Rewrite the entries from the beginning up to and including the line with "Distribuie acest articol", changing every "TRILL ニュース" to "TRILL News" and keeping everything else the same. Leave the pictures out of your answer.

::: Task inputs :::

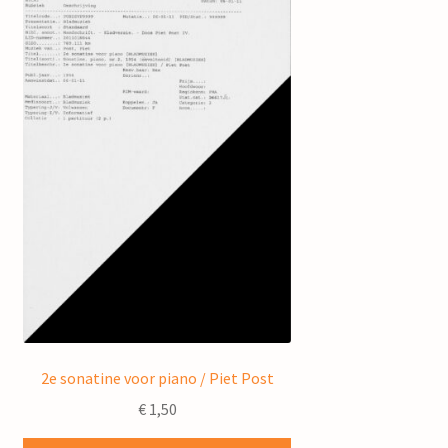
2e sonatine voor piano / Piet Post
€
1,50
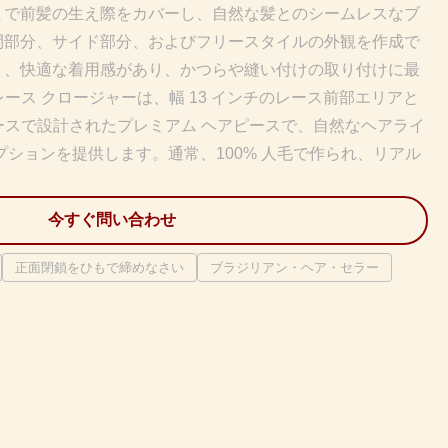
まで前髪の生え際をカバーし、自然な髪とのシームレスなブ
間部分、サイド部分、およびフリースタイルの外観を作成で
り、快適な着用感があり、かつらや縫い付けの取り付けに最
ント レース クロージャーは、幅 13 インチのレース前部エリアと
ペースで設計されたプレミアム ヘアピースで、自然なヘアライ
プションを提供します。通常、100% 人毛で作られ、リアル
今すぐ問い合わせ
正面閉鎖をひもで締めなさい
ブラジリアン・ヘア・セラー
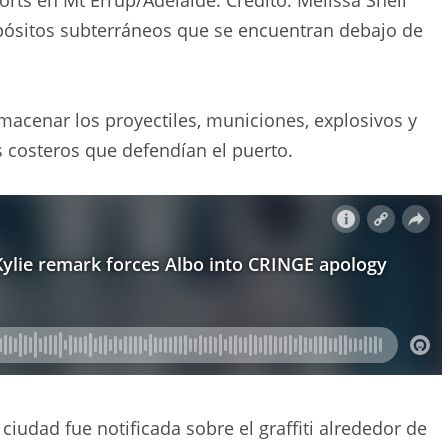
epósitos subterráneos que se encuentran debajo de
macenar los proyectiles, municiones, explosivos y
s costeros que defendían el puerto.
 ciudad fue notificada sobre el graffiti alrededor de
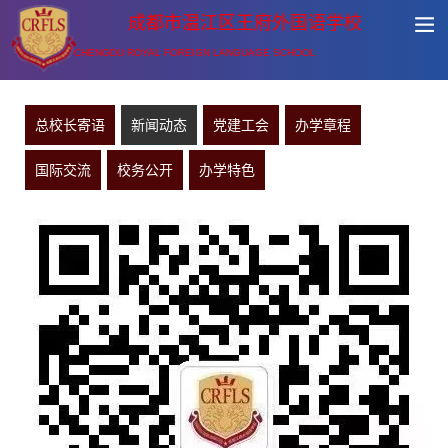
成都市温江区王府外国语学校
CHENGDU ROYAL FOREIGN LANGUAGE SCHOOL
总校长寄语
新闻动态
党建工会
办学章程
国际交流
校务公开
办学特色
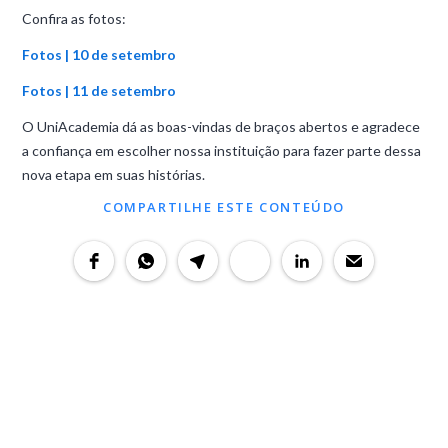
Confira as fotos:
Fotos | 10 de setembro
Fotos | 11 de setembro
O UniAcademia dá as boas-vindas de braços abertos e agradece
a confiança em escolher nossa instituição para fazer parte dessa
nova etapa em suas histórias.
COMPARTILHE ESTE CONTEÚDO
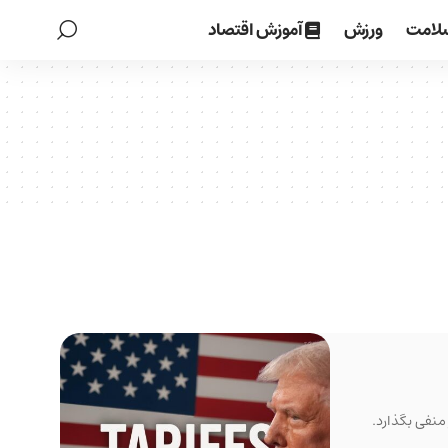
لامت
ورزش
آموزش اقتصاد
منفی بگذارد.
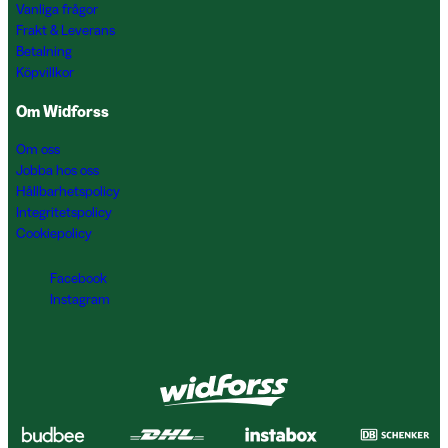
Vanliga frågor
Frakt & Leverans
Betalning
Köpvillkor
Om Widforss
Om oss
Jobba hos oss
Hållbarhetspolicy
Integritetspolicy
Cookiepolicy
Facebook
Instagram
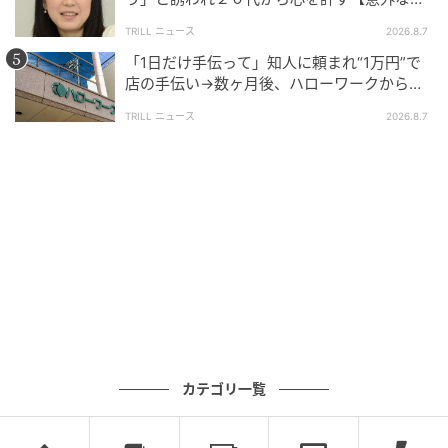
友芸人】とは？
TRILL ニュース
2026.8.7
「1日だけ手伝って」知人に頼まれ“1万円”で
店の手伝い→数ヶ月後、ハローワークから届
いた電話に50代女性が“青ざめたワケ”
TRILL ニュース
2026.8.7
カテゴリ一覧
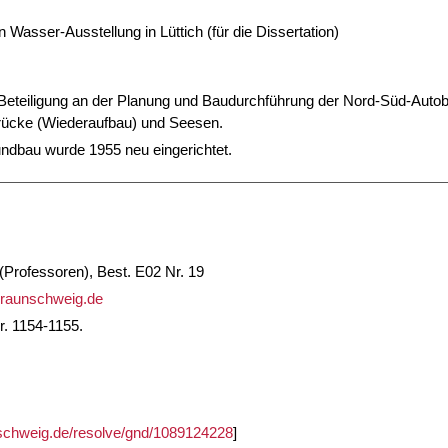
 Wasser-Ausstellung in Lüttich (für die Dissertation)
 Beteiligung an der Planung und Baudurchführung der Nord-Süd-Auto
rücke (Wiederaufbau) und Seesen.
ndbau wurde 1955 neu eingerichtet.
Professoren), Best. E02 Nr. 19
-braunschweig.de
r. 1154-1155.
unschweig.de/resolve/gnd/1089124228
]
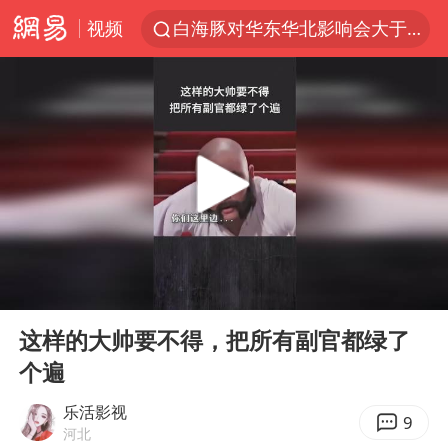
视频
白海豚对华东华北影响会大于巴威
于东来回应胖东来近25年老店年底关闭
以拒绝“和平委员会”的加沙和平计划
浙江省甬江发生2026年第1号洪水
全球最大级别运输船通过长江大桥
白海豚北上或致京津冀暴雨
上海全力守护市民“菜篮子”
00:00
01:31
上门女婿出轨女邻居多年被判重婚罪
Play
Ent
full
香港刷新1884年以来最高气温纪录
这样的大帅要不得，把所有副官都绿了
个遍
美将每月供乌爱国者拦截导弹
国足U17与阿森纳决赛取消 并列冠军
乐活影视
9
河北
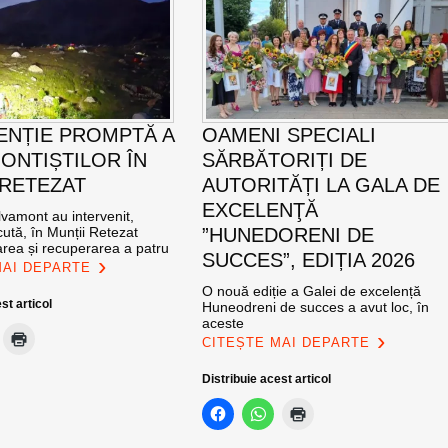
ENȚIE PROMPTĂ A
OAMENI SPECIALI
ONTIȘTILOR ÎN
SĂRBĂTORIȚI DE
 RETEZAT
AUTORITĂȚI LA GALA DE
EXCELENŢĂ
vamont au intervenit,
ută, în Munții Retezat
”HUNEDORENI DE
area și recuperarea a patru
SUCCES”, EDIȚIA 2026
MAI DEPARTE
O nouă ediție a Galei de excelență
st articol
Huneodreni de succes a avut loc, în
aceste
CITEȘTE MAI DEPARTE
Distribuie acest articol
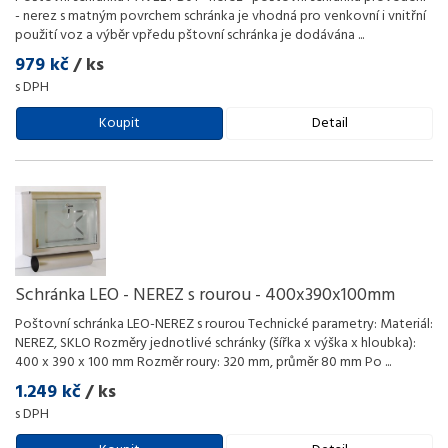
- nerez s matným povrchem schránka je vhodná pro venkovní i vnitřní
použití voz a výběr vpředu pštovní schránka je dodávána
...
979 kč
/ ks
s DPH
Koupit
Detail
Schránka LEO - NEREZ s rourou - 400x390x100mm
Poštovní schránka LEO-NEREZ s rourou Technické parametry: Materiál:
NEREZ, SKLO Rozměry jednotlivé schránky (šířka x výška x hloubka):
400 x 390 x 100 mm Rozměr roury: 320 mm, průměr 80 mm Po
...
1.249 kč
/ ks
s DPH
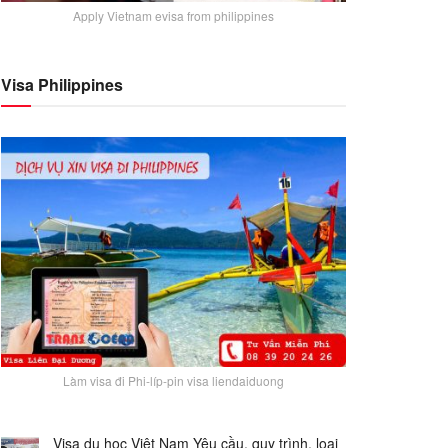
Apply Vietnam evisa from philippines
Visa Philippines
Làm visa đi Phi-líp-pin visa liendaiduong
Visa du học Việt Nam Yêu cầu, quy trình, loại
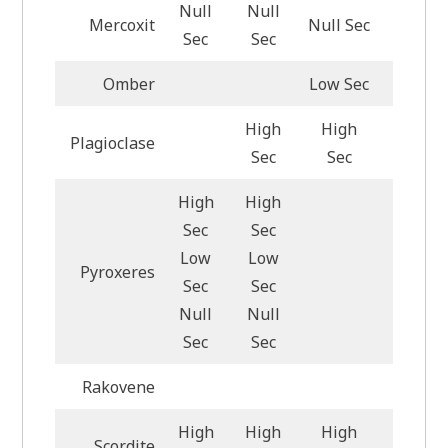
Null
Null
Mercoxit
Null Sec
Null S
Sec
Sec
Omber
Low Sec
Low Se
High
High
Plagioclase
High S
Sec
Sec
High
High
Sec
Sec
Low
Low
Pyroxeres
Sec
Sec
Null
Null
Sec
Sec
Rakovene
High
High
High
Scordite
High S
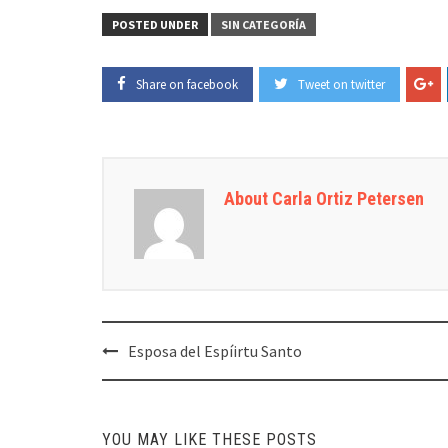
POSTED UNDER
SIN CATEGORÍA
Share on facebook
Tweet on twitter
About Carla Ortiz Petersen
Post
Esposa del Espíirtu Santo
navigation
YOU MAY LIKE THESE POSTS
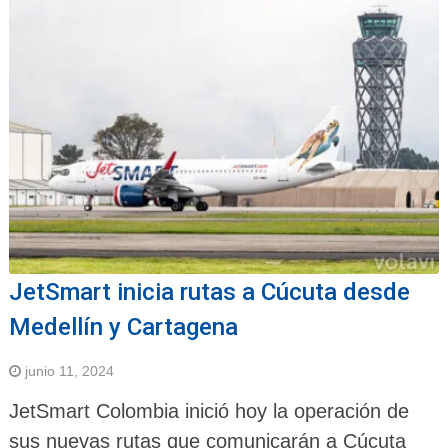
JetSmart inicia rutas a Cúcuta desde
Medellín y Cartagena
junio 11, 2024
JetSmart Colombia inició hoy la operación de
sus nuevas rutas que comunicarán a Cúcuta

:::

### Task solution:
2e sonatine voor piano / Piet Post
€
1,50
まで前髪の生え際をカバーし、自然な髪とのシームレスなブ
間部分、サイド部分、およびフリースタイルの外観を作成で
り、快適な着用感があり、かつらや縫い付けの取り付けに最
ント レース クロージャーは、幅 13 インチのレース前部エリアと
ペースで設計されたプレミアム ヘアピースで、自然なヘアライ
プションを提供します。通常、100% 人毛で作られ、リアル
今すぐ問い合わせ
正面閉鎖をひもで締めなさい
ブラジリアン・ヘア・セラー
epósitos subterráneos que se encuentran debajo de
macenar los proyectiles, municiones, explosivos y
s costeros que defendían el puerto.
 ciudad fue notificada sobre el graffiti alrededor de
成都市温江区王府外国语学校
CHENGDU ROYAL FOREIGN LANGUAGE SCHOOL
总校长寄语
新闻动态
党建工会
办学章程
国际交流
校务公开
办学特色
Confira as fotos:
Fotos | 10 de setembro
Fotos | 11 de setembro
O UniAcademia dá as boas-vindas de braços abertos e agradece
a confiança em escolher nossa instituição para fazer parte dessa
nova etapa em suas histórias.
COMPARTILHE ESTE CONTEÚDO
لامت
ورزش
آموزش اقتصاد
منفی بگذارد.
Vanliga frågor
Frakt & Leverans
Betalning
Köpvillkor
Om Widforss
Om oss
Jobba hos oss
Hållbarhetspolicy
Integritetspolicy
Cookiepolicy
Facebook
Instagram
友芸人】とは？
TRILL News
2026.8.7
「1日だけ手伝って」知人に頼まれ“1万円”で
店の手伝い→数ヶ月後、ハローワークから届
いた電話に50代女性が“青ざめたワケ”
TRILL News
2026.8.7
カテゴリ一覧
 Wasser-Ausstellung in Lüttich (für die Dissertation)
 Beteiligung an der Planung und Baudurchführung der Nord-Süd-Auto
rücke (Wiederaufbau) und Seesen.
ndbau wurde 1955 neu eingerichtet.
Professoren), Best. E02 Nr. 19
-braunschweig.de
r. 1154-1155.
unschweig.de/resolve/gnd/1089124228
]
视频
白海豚对华东华北影响会大于巴威
于东来回应胖东来近25年老店年底关闭
以拒绝“和平委员会”的加沙和平计划
浙江省甬江发生2026年第1号洪水
全球最大级别运输船通过长江大桥
白海豚北上或致京津冀暴雨
上海全力守护市民“菜篮子”
00:00
01:31
上门女婿出轨女邻居多年被判重婚罪
Play
Ent
full
香港刷新1884年以来最高气温纪录
这样的大帅要不得，把所有副官都绿了
个遍
美将每月供乌爱国者拦截导弹
国足U17与阿森纳决赛取消 并列冠军
乐活影视
9
河北
ENȚIE PROMPTĂ A
OAMENI SPECIALI
ONTIȘTILOR ÎN
SĂRBĂTORIȚI DE
 RETEZAT
AUTORITĂȚI LA GALA DE
EXCELENŢĂ
vamont au intervenit,
ută, în Munții Retezat
”HUNEDORENI DE
area și recuperarea a patru
SUCCES”, EDIȚIA 2026
MAI DEPARTE
O nouă ediție a Galei de excelență
st articol
Huneodreni de succes a avut loc, în
aceste
CITEȘTE MAI DEPARTE
Distribuie acest articol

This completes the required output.